A mixed week across asset classes saw the yield on the 10-year close 4bps lower at 2.86%, and the UST curve flatten; the 2s30s spread narrowed further, partly due to a better-than-expected 30-year auction. Meanwhile, global stock markets suffered a sell-off, the dollar was relatively flat, while Brent bounced over 5% to almost $80pb. In terms of key data, the third reading for Q1’18 US GDP disappointed at 2% (from 2.2%) while the US PCE report surprised to the upside at 2%yoy in May. China’s official PMI readings over the weekend remained strong, with the services reading beating expectations.

Meanwhile, “Protectionism” and “Trade-Wars” were some of the most commonly used phrases across newswires, with little sign of concerns abating anytime soon as Mr Trump marches ahead with his aggressive trade and investment policies. Just what he will achieve is completely unknown, but what we do know is that trade wars and protectionism are never a good thing for any nation, and are the greatest threat to global growth. Bond investors can thank ongoing concern over US tariffs and the sharp drop in Atlanta Fed’s GDPNow projections for the quarter and an increasing number of market participants calling 2018 tops for both stocks and Treasury yields.

Aside from trade rhetoric, reporters were seemingly obsessed with the weakening of the renminbi; with some claiming China is using the currency as a tool to counter potential trade effects. We see little indication that this is the case. Yes, the offshore renminbi has weakened recently due to a broadly stronger dollar and short-term market sentiment (although still remains amongst the better-performing currencies against the greenback so far this year). However, it seems to us rather counterintuitive to weaken a currency in the face of a US president who is desperate to name China a currency manipulator, and in a nation pushing for domestic-led consumption.
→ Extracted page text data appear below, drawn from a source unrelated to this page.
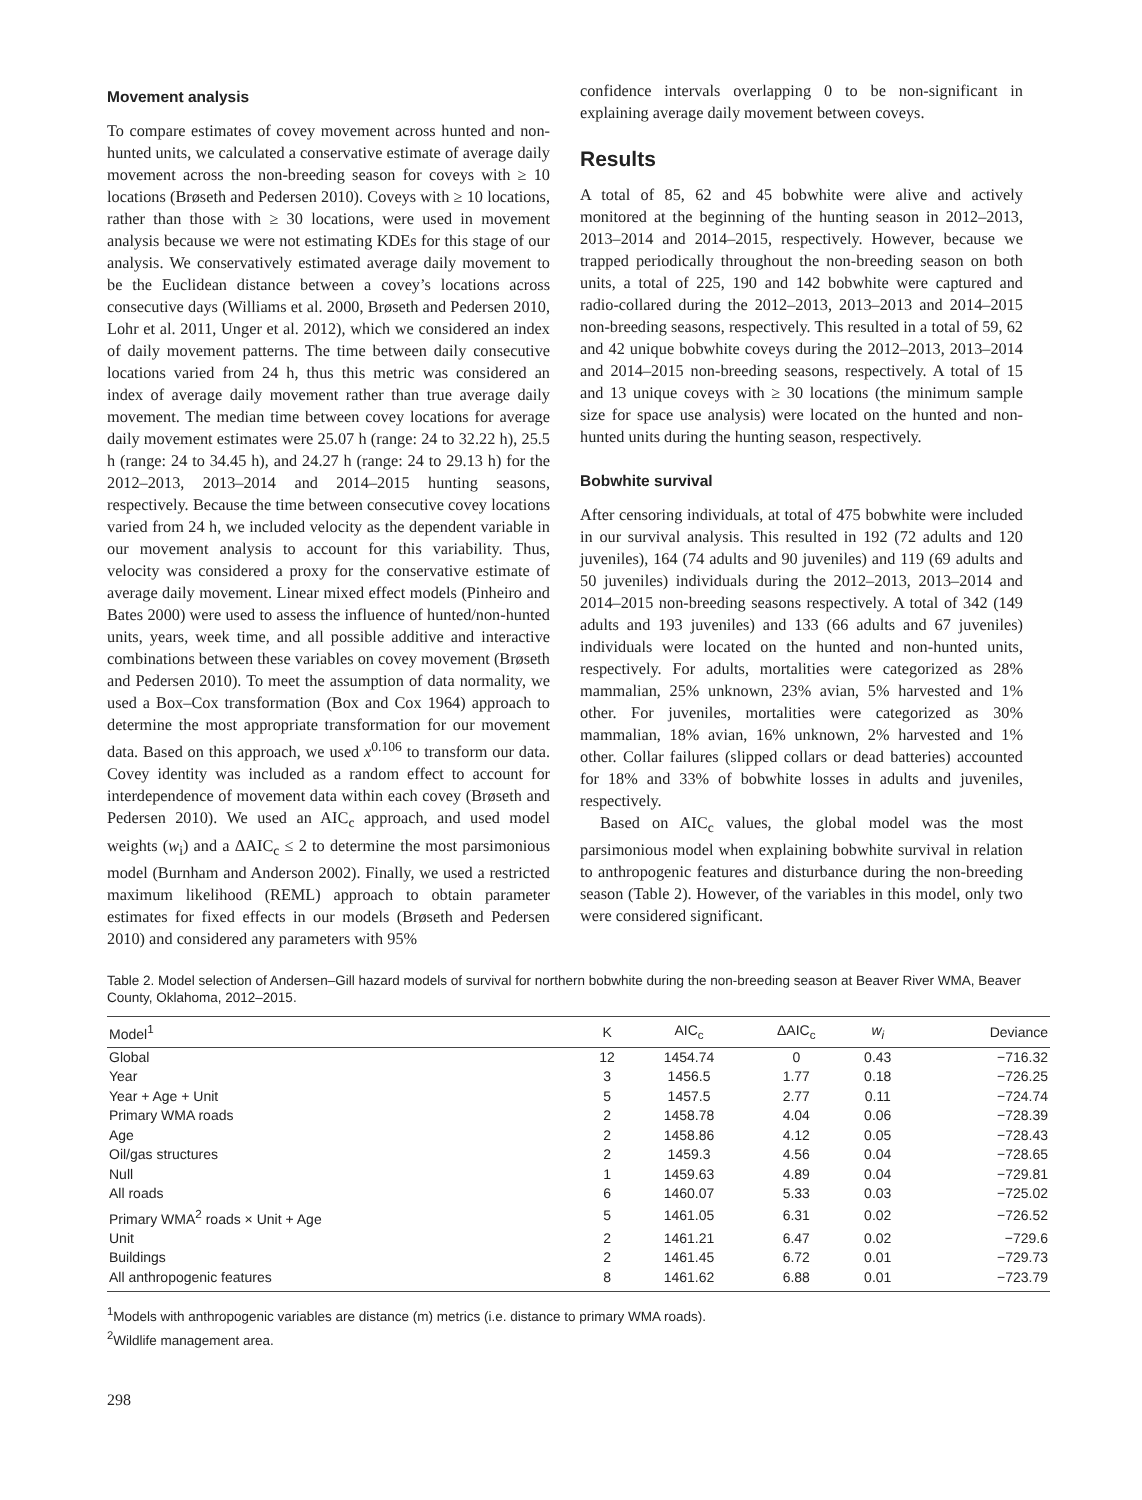Movement analysis
To compare estimates of covey movement across hunted and non-hunted units, we calculated a conservative estimate of average daily movement across the non-breeding season for coveys with ≥ 10 locations (Brøseth and Pedersen 2010). Coveys with ≥ 10 locations, rather than those with ≥ 30 locations, were used in movement analysis because we were not estimating KDEs for this stage of our analysis. We conservatively estimated average daily movement to be the Euclidean distance between a covey’s locations across consecutive days (Williams et al. 2000, Brøseth and Pedersen 2010, Lohr et al. 2011, Unger et al. 2012), which we considered an index of daily movement patterns. The time between daily consecutive locations varied from 24 h, thus this metric was considered an index of average daily movement rather than true average daily movement. The median time between covey locations for average daily movement estimates were 25.07 h (range: 24 to 32.22 h), 25.5 h (range: 24 to 34.45 h), and 24.27 h (range: 24 to 29.13 h) for the 2012–2013, 2013–2014 and 2014–2015 hunting seasons, respectively. Because the time between consecutive covey locations varied from 24 h, we included velocity as the dependent variable in our movement analysis to account for this variability. Thus, velocity was considered a proxy for the conservative estimate of average daily movement. Linear mixed effect models (Pinheiro and Bates 2000) were used to assess the influence of hunted/non-hunted units, years, week time, and all possible additive and interactive combinations between these variables on covey movement (Brøseth and Pedersen 2010). To meet the assumption of data normality, we used a Box–Cox transformation (Box and Cox 1964) approach to determine the most appropriate transformation for our movement data. Based on this approach, we used x<sup>0.106</sup> to transform our data. Covey identity was included as a random effect to account for interdependence of movement data within each covey (Brøseth and Pedersen 2010). We used an AIC<sub>c</sub> approach, and used model weights (w<sub>i</sub>) and a ΔAIC<sub>c</sub> ≤ 2 to determine the most parsimonious model (Burnham and Anderson 2002). Finally, we used a restricted maximum likelihood (REML) approach to obtain parameter estimates for fixed effects in our models (Brøseth and Pedersen 2010) and considered any parameters with 95%
confidence intervals overlapping 0 to be non-significant in explaining average daily movement between coveys.
Results
A total of 85, 62 and 45 bobwhite were alive and actively monitored at the beginning of the hunting season in 2012–2013, 2013–2014 and 2014–2015, respectively. However, because we trapped periodically throughout the non-breeding season on both units, a total of 225, 190 and 142 bobwhite were captured and radio-collared during the 2012–2013, 2013–2013 and 2014–2015 non-breeding seasons, respectively. This resulted in a total of 59, 62 and 42 unique bobwhite coveys during the 2012–2013, 2013–2014 and 2014–2015 non-breeding seasons, respectively. A total of 15 and 13 unique coveys with ≥ 30 locations (the minimum sample size for space use analysis) were located on the hunted and non-hunted units during the hunting season, respectively.
Bobwhite survival
After censoring individuals, at total of 475 bobwhite were included in our survival analysis. This resulted in 192 (72 adults and 120 juveniles), 164 (74 adults and 90 juveniles) and 119 (69 adults and 50 juveniles) individuals during the 2012–2013, 2013–2014 and 2014–2015 non-breeding seasons respectively. A total of 342 (149 adults and 193 juveniles) and 133 (66 adults and 67 juveniles) individuals were located on the hunted and non-hunted units, respectively. For adults, mortalities were categorized as 28% mammalian, 25% unknown, 23% avian, 5% harvested and 1% other. For juveniles, mortalities were categorized as 30% mammalian, 18% avian, 16% unknown, 2% harvested and 1% other. Collar failures (slipped collars or dead batteries) accounted for 18% and 33% of bobwhite losses in adults and juveniles, respectively.
Based on AIC<sub>c</sub> values, the global model was the most parsimonious model when explaining bobwhite survival in relation to anthropogenic features and disturbance during the non-breeding season (Table 2). However, of the variables in this model, only two were considered significant.
Table 2. Model selection of Andersen–Gill hazard models of survival for northern bobwhite during the non-breeding season at Beaver River WMA, Beaver County, Oklahoma, 2012–2015.
| Model<sup>1</sup> | K | AIC<sub>c</sub> | ΔAIC<sub>c</sub> | w<sub>i</sub> | Deviance |
| --- | --- | --- | --- | --- | --- |
| Global | 12 | 1454.74 | 0 | 0.43 | −716.32 |
| Year | 3 | 1456.5 | 1.77 | 0.18 | −726.25 |
| Year + Age + Unit | 5 | 1457.5 | 2.77 | 0.11 | −724.74 |
| Primary WMA roads | 2 | 1458.78 | 4.04 | 0.06 | −728.39 |
| Age | 2 | 1458.86 | 4.12 | 0.05 | −728.43 |
| Oil/gas structures | 2 | 1459.3 | 4.56 | 0.04 | −728.65 |
| Null | 1 | 1459.63 | 4.89 | 0.04 | −729.81 |
| All roads | 6 | 1460.07 | 5.33 | 0.03 | −725.02 |
| Primary WMA<sup>2</sup> roads × Unit + Age | 5 | 1461.05 | 6.31 | 0.02 | −726.52 |
| Unit | 2 | 1461.21 | 6.47 | 0.02 | −729.6 |
| Buildings | 2 | 1461.45 | 6.72 | 0.01 | −729.73 |
| All anthropogenic features | 8 | 1461.62 | 6.88 | 0.01 | −723.79 |
<sup>1</sup> Models with anthropogenic variables are distance (m) metrics (i.e. distance to primary WMA roads).
<sup>2</sup> Wildlife management area.
298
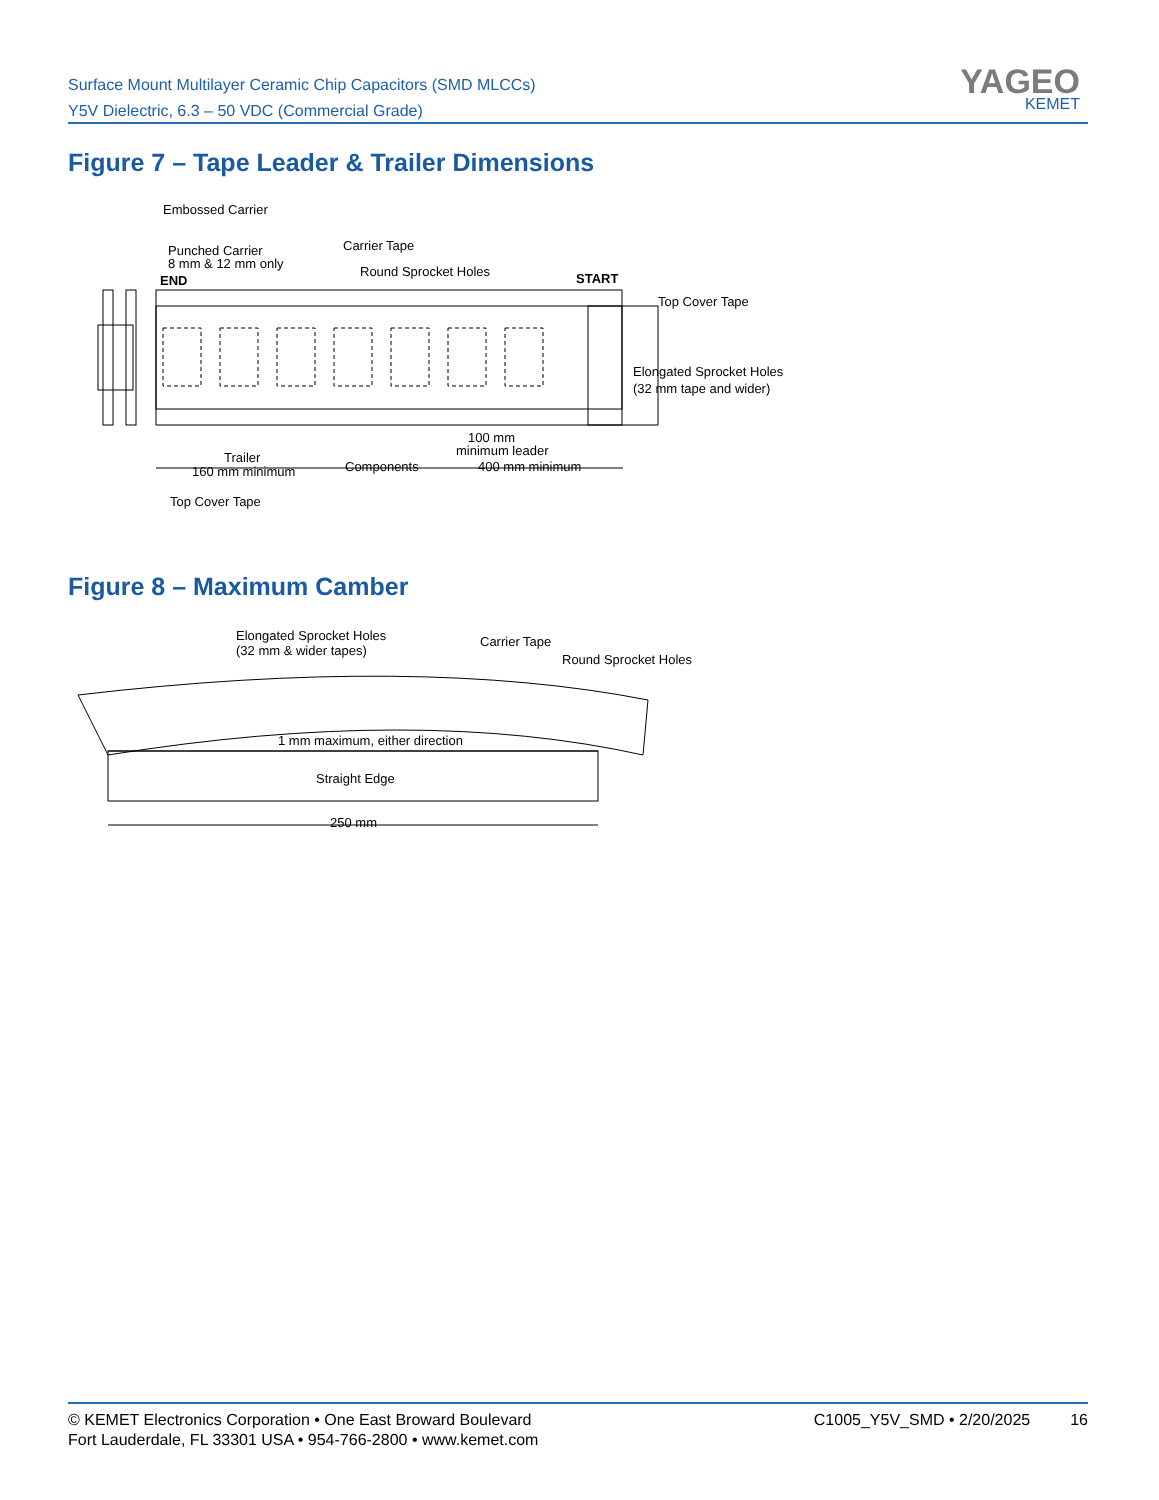Surface Mount Multilayer Ceramic Chip Capacitors (SMD MLCCs)
Y5V Dielectric, 6.3 – 50 VDC (Commercial Grade)
YAGEO
KEMET
Figure 7 – Tape Leader & Trailer Dimensions
Embossed Carrier
Punched Carrier
8 mm & 12 mm only
END
Carrier Tape
Round Sprocket Holes
START
Top Cover Tape
Elongated Sprocket Holes
(32 mm tape and wider)
100 mm
minimum leader
Trailer
160 mm minimum
Components
400 mm minimum
Top Cover Tape
Figure 8 – Maximum Camber
Elongated Sprocket Holes
(32 mm & wider tapes)
Carrier Tape
Round Sprocket Holes
1 mm maximum, either direction
Straight Edge
250 mm
© KEMET Electronics Corporation • One East Broward Boulevard
Fort Lauderdale, FL 33301 USA • 954-766-2800 • www.kemet.com
C1005_Y5V_SMD • 2/20/2025 16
Instead, we see the PBoC as allowing market forces a larger say in the exchange rate with little intervention (aside from managing volatility); evidenced by the fact that the country’s fx reserves have in fact remained stable, above USD3.1tn this year. The PBoC’s Q2’18 policy statement stated that it will maintain liquidity at “reasonable and ample” levels; which should help to stabilise the currency against a fragile global backdrop.

Elsewhere, Mexicans headed to the much-awaited polls on Sunday, where left-wing Lopez Obrador won in a landslide victory; market reaction will be closely watched as the week progresses. As we enter the second half of the year, global markets will be closely watching the potential escalating Sino-US trade tensions as the US is due to impose USD34bn worth of tariffs on China on July 6th. The Fed minutes release on Thursday will also be of interest following the more hawkish meeting in June. The week will end with the all-important US employment report on Friday; with all eyes on average hourly earnings, currently expected at 0.3% mom and 2.8% yoy.

In terms of other key data, this morning kicked-off with the broadly in-line Caixin China manufacturing PMI. Later today we have the US ISM release, flash manufacturing PMI readings for Spain, Italy and the UK and eurozone unemployment print for May. Tuesday sees the May US factory orders and durable goods orders, which will be interesting after the disappointing April readings. A quiet day for US data on Wednesday as the nation celebrates Independence Day. Thursday’s US ADP employment reading, non-manufacturing ISM and German factory orders may garner some interest. Aside from the US employment report, the nation’s trade balance may be of interest on Friday.